Dual-Class Shares Explained

The wrinkle is toward dual-class (or even triple-class) structures that issues shares that don’t have voting power. The idea is that investors can buy these dual-class shares, receive dividends and benefit from stock splits and other moves, but can’t vote on company decisions like appointments to the board of directors or other corporate decisions.

The usual reason for the creation of non-voting shares is that this allows company founders and leaders to maintain control of the company even if they don’t own a majority of the stock. And if you think of examples like Apple (AAPL) firing Steve Jobs back in 1985, you can see why. And fearful founders can also point to Jerry Yang and Yahoo (YHOO), Jack Dorsey and Twitter (TWTR), Mike Lazaridis and Blackberry (BBRY) and (most recently) Travis Kalanick and Uber as reasons to be concerned.

Some very high-profile companies have adopted dual-class structures, including Alphabet, Facebook, Berkshire Hathaway, Visa, Comcast and MasterCard. And most of those companies are good examples of either founders or families wanting to keep control.

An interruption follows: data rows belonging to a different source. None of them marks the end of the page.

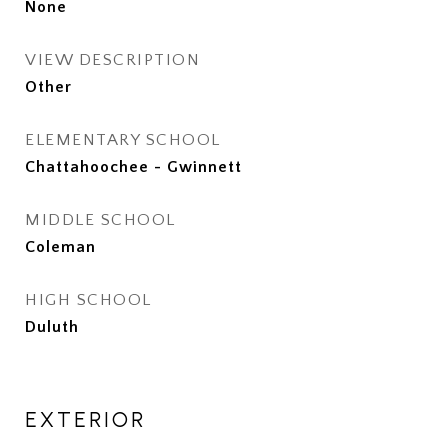
None
VIEW DESCRIPTION
Other
ELEMENTARY SCHOOL
Chattahoochee - Gwinnett
MIDDLE SCHOOL
Coleman
HIGH SCHOOL
Duluth
EXTERIOR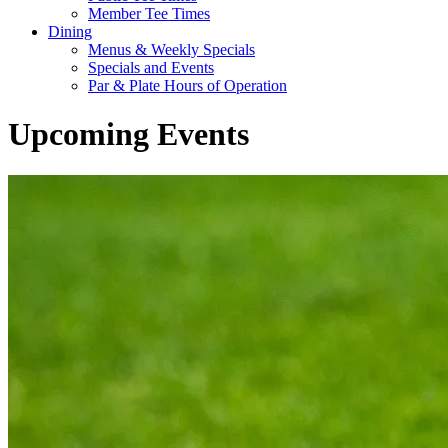
Member Tee Times
Dining
Menus & Weekly Specials
Specials and Events
Par & Plate Hours of Operation
Upcoming Events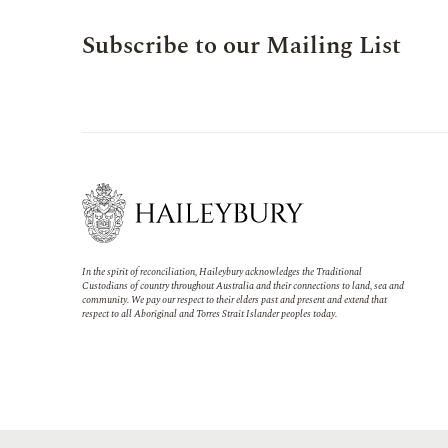
Subscribe to our Mailing List
In the spirit of reconciliation, Haileybury acknowledges the Traditional
Custodians of country throughout Australia and their connections to land, sea and
community. We pay our respect to their elders past and present and extend that
respect to all Aboriginal and Torres Strait Islander peoples today.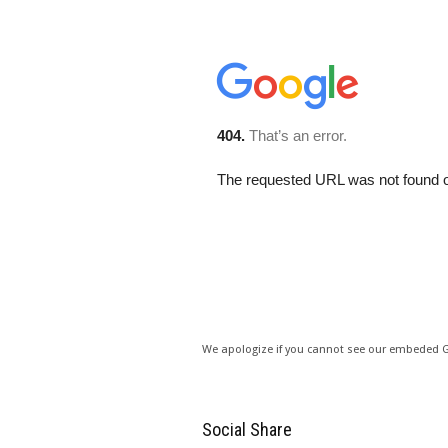
We apologize if you cannot see our embeded
Social Share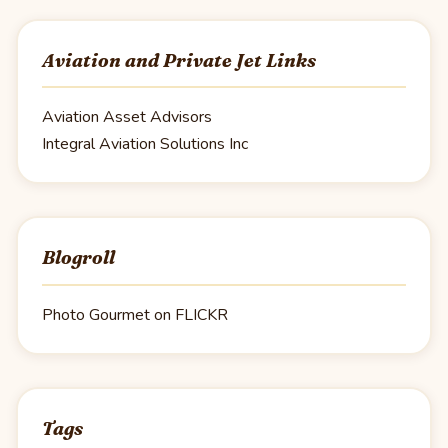
Aviation and Private Jet Links
Aviation Asset Advisors
Integral Aviation Solutions Inc
Blogroll
Photo Gourmet on FLICKR
Tags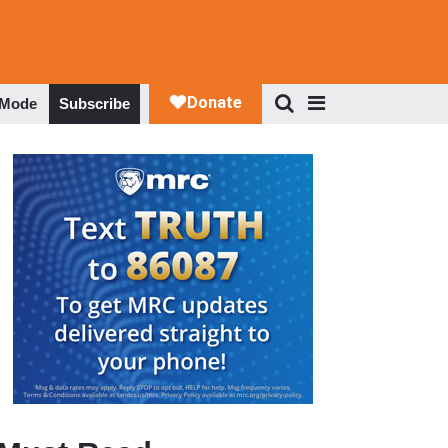
 Mode
Subscribe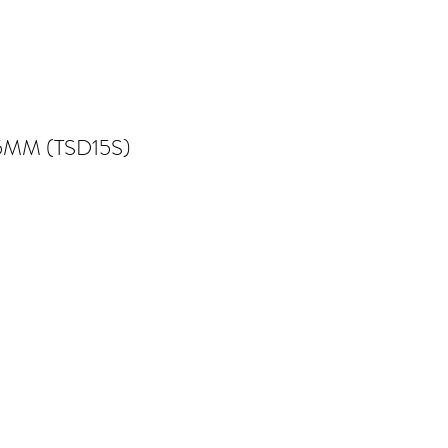
5MM (TSD15S)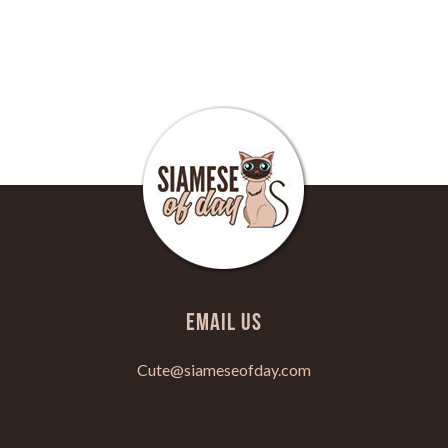
Email Us
Cute@siameseofday.com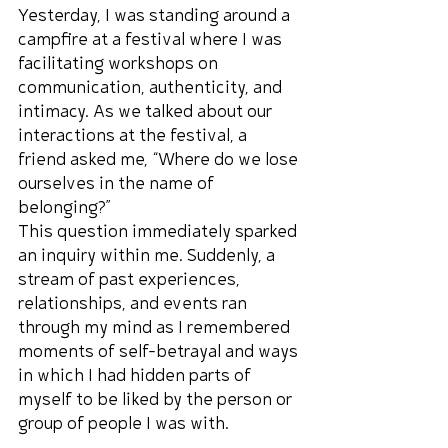
Yesterday, I was standing around a 
campfire at a festival where I was 
facilitating workshops on 
communication, authenticity, and 
intimacy. As we talked about our 
interactions at the festival, a 
friend asked me, “Where do we lose 
ourselves in the name of 
belonging?”
This question immediately sparked 
an inquiry within me. Suddenly, a 
stream of past experiences, 
relationships, and events ran 
through my mind as I remembered 
moments of self-betrayal and ways 
in which I had hidden parts of 
myself to be liked by the person or 
group of people I was with.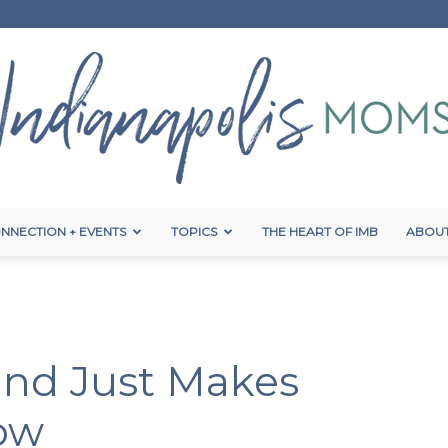
NNECTION + EVENTS
TOPICS
THE HEART OF IMB
ABOUT
Indianapolis
nd Just Makes
Moms
ow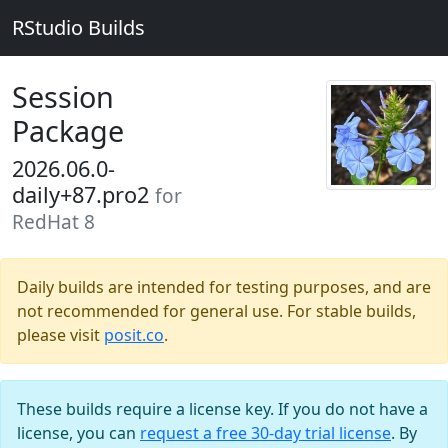
RStudio Builds
Session
Package
2026.06.0-
daily+87.pro2
for
RedHat 8
Daily builds are intended for testing purposes, and are
not recommended for general use. For stable builds,
please visit
posit.co
.
These builds require a license key. If you do not have a
license, you can
request a free 30-day trial license
. By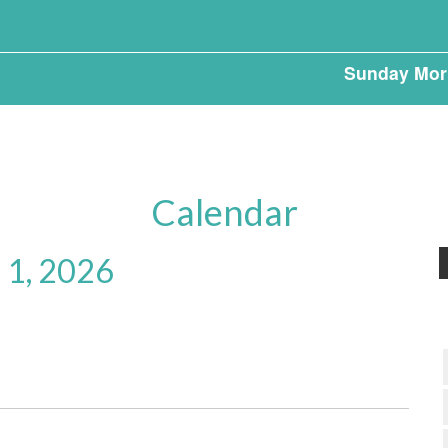
Sunday Mor
Calendar
 1, 2026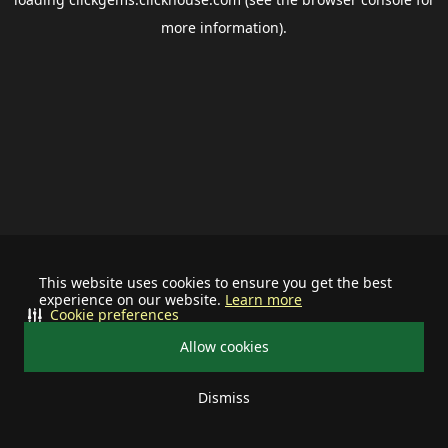
more information).
This website uses cookies to ensure you get the best
experience on our website.
Learn more
Cookie preferences
Allow cookies
Dismiss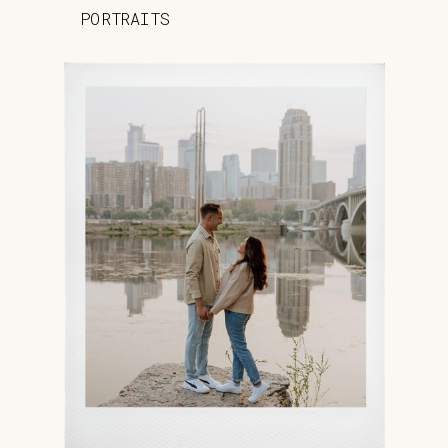
PORTRAITS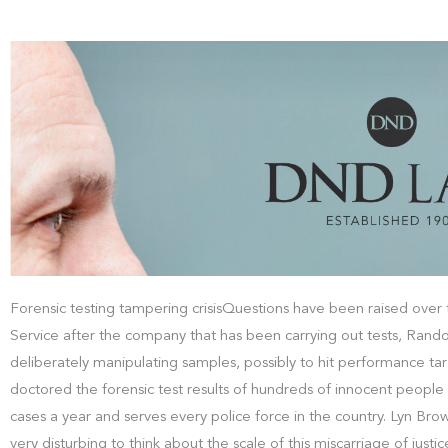
Forensic testing tampering crisisQuestions have been raised over t
Service after the company that has been carrying out tests, Rando
deliberately manipulating samples, possibly to hit performance tar
doctored the forensic test results of hundreds of innocent peop
cases a year and serves every police force in the country. Lyn Brow
very disturbing to think about the scale of this miscarriage of jus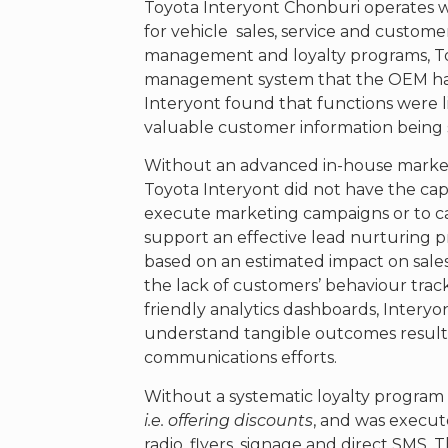
Toyota Interyont Chonburi operates wi
for vehicle sales, service and cust
management and loyalty programs, To
management system that the OEM had 
Interyont found that functions were 
valuable customer information being 
Without an advanced in-house mark
Toyota Interyont did not have the capa
execute marketing campaigns or to c
support an effective lead nurturing 
based on an estimated impact on sale
the lack of customers’ behaviour track
friendly analytics dashboards, Interyont
understand tangible outcomes result
communications efforts.
Without a systematic loyalty program i
i.e. offering discounts
, and was execut
radio, flyers, signage and direct SMS. 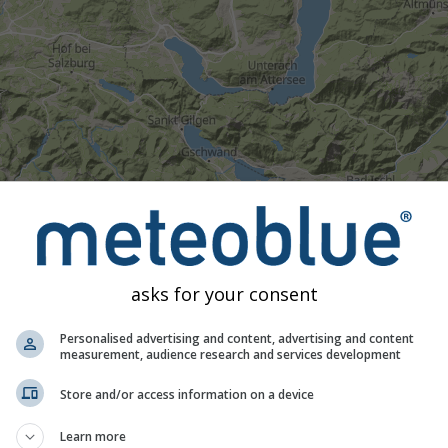
asks for your consent
Personalised advertising and content, advertising and content
measurement, audience research and services development
Moderate
Heavy
Very Heavy
Hail
d on Drachenwand. This animation shows the
precipitation rada
Store and/or access information on a device
as a
2h forecast
. Orange crosses indicate lightning. Data provid
Learn more
Europe, Australia). Drizzle or light snow fall might be invisible f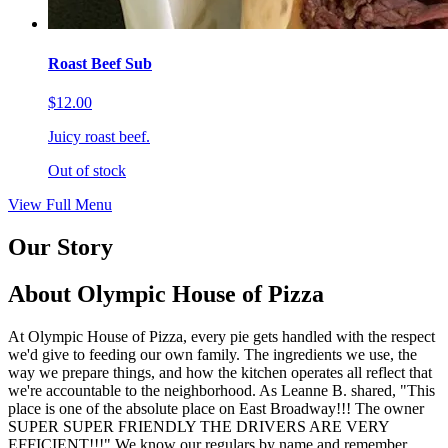
Roast Beef Sub
$12.00
Juicy roast beef.
Out of stock
View Full Menu
Our Story
About Olympic House of Pizza
At Olympic House of Pizza, every pie gets handled with the respect
we'd give to feeding our own family. The ingredients we use, the
way we prepare things, and how the kitchen operates all reflect that
we're accountable to the neighborhood. As Leanne B. shared, "This
place is one of the absolute place on East Broadway!!! The owner
SUPER SUPER FRIENDLY THE DRIVERS ARE VERY
EFFICIENT!!!" We know our regulars by name and remember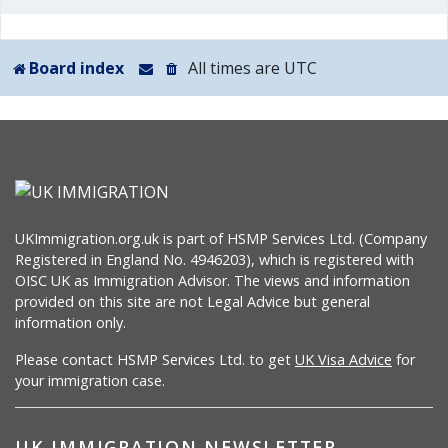
Board index
All times are
UTC
UKImmigration.org.uk is part of HSMP Services Ltd. (Company
Registered in England No. 4946203), which is registered with
OISC UK as Immigration Advisor. The views and information
provided on this site are not Legal Advice but general
information only.
Please contact HSMP Services Ltd. to get
UK Visa Advice
for
your immigration case.
UK IMMIGRATION NEWSLETTER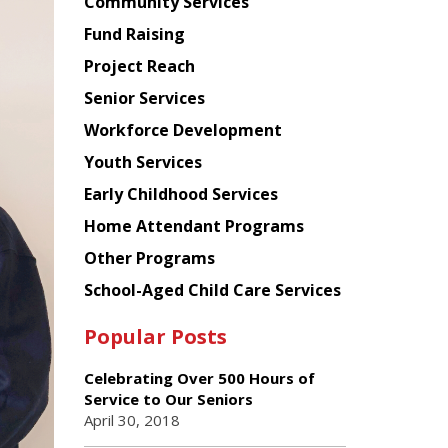
Chinese
Community Services
American
Fund Raising
Planning
Project Reach
Council
Senior Services
Workforce Development
Youth Services
Early Childhood Services
Home Attendant Programs
Other Programs
School-Aged Child Care Services
Popular Posts
Celebrating Over 500 Hours of
Service to Our Seniors
April 30, 2018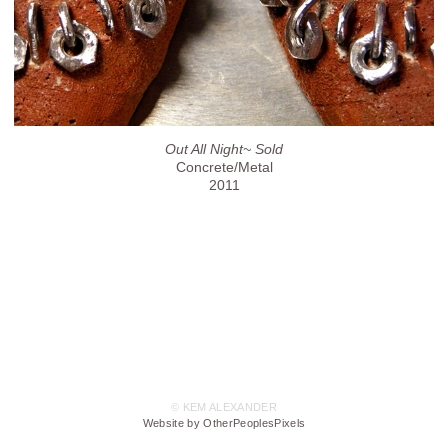
Out All Night~ Sold
Concrete/Metal
2011
© KEM ALEXANDER
Website by OtherPeoplesPixels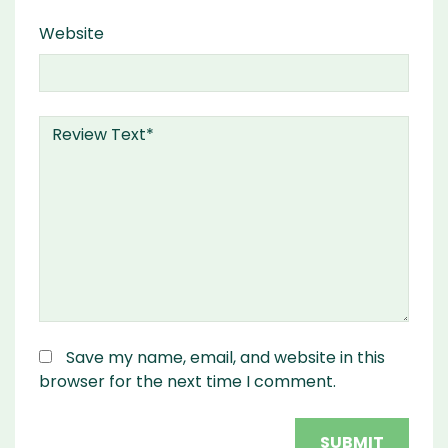
Website
Save my name, email, and website in this
browser for the next time I comment.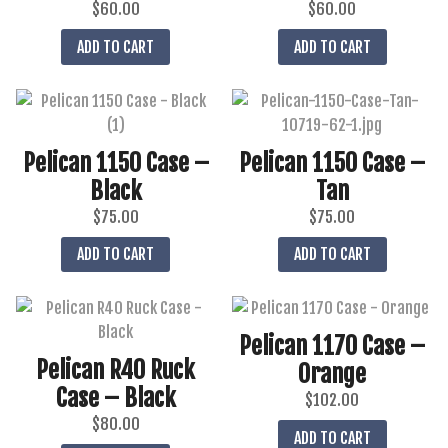
$
60.00
$
60.00
ADD TO CART
ADD TO CART
Pelican 1150 Case –
Pelican 1150 Case –
Black
Tan
$
75.00
$
75.00
ADD TO CART
ADD TO CART
Pelican 1170 Case –
Pelican R40 Ruck
Orange
Case – Black
$
102.00
$
80.00
ADD TO CART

But while I don’t blame these founders and families, taking steps to retain voting control even with minority ownership isn’t a good choice for most businesses. Sometimes the founder has gone off the rails (yes, I’m looking at you Kalanick) and the company is better off under someone appointed by the board of directors whose ultimate responsibility is to shareholders.

Stock exchanges are always eager to gain new listings and may be willing to grant permission for dual-class shares as a way to attract them. But apparently the companies that calculate major stock indexes—the FTSE Russell and S&P Dow Jones—have banned them from inclusion.

A few years back, when Alibaba (BABA) was negotiating with the Hong Kong stock exchange for a listing there, the exchange’s rules against dual-class listings was the big sticking point. The result was that Jack Ma took Alibaba public in New York instead, which was beneficial for U.S. investors.

I doubt that writing to someone asking them to ban listings that include non-voting shares will do much good. These decisions are fought out on battlefields where letters lack much effect.

But I’m opposed to moves by the rich and powerful to remove one more little bit of control from ordinary investors. I don’t go to annual meetings and I don’t challenge boards of directors over corporate policies. But I hate losing the right to do so. So should you.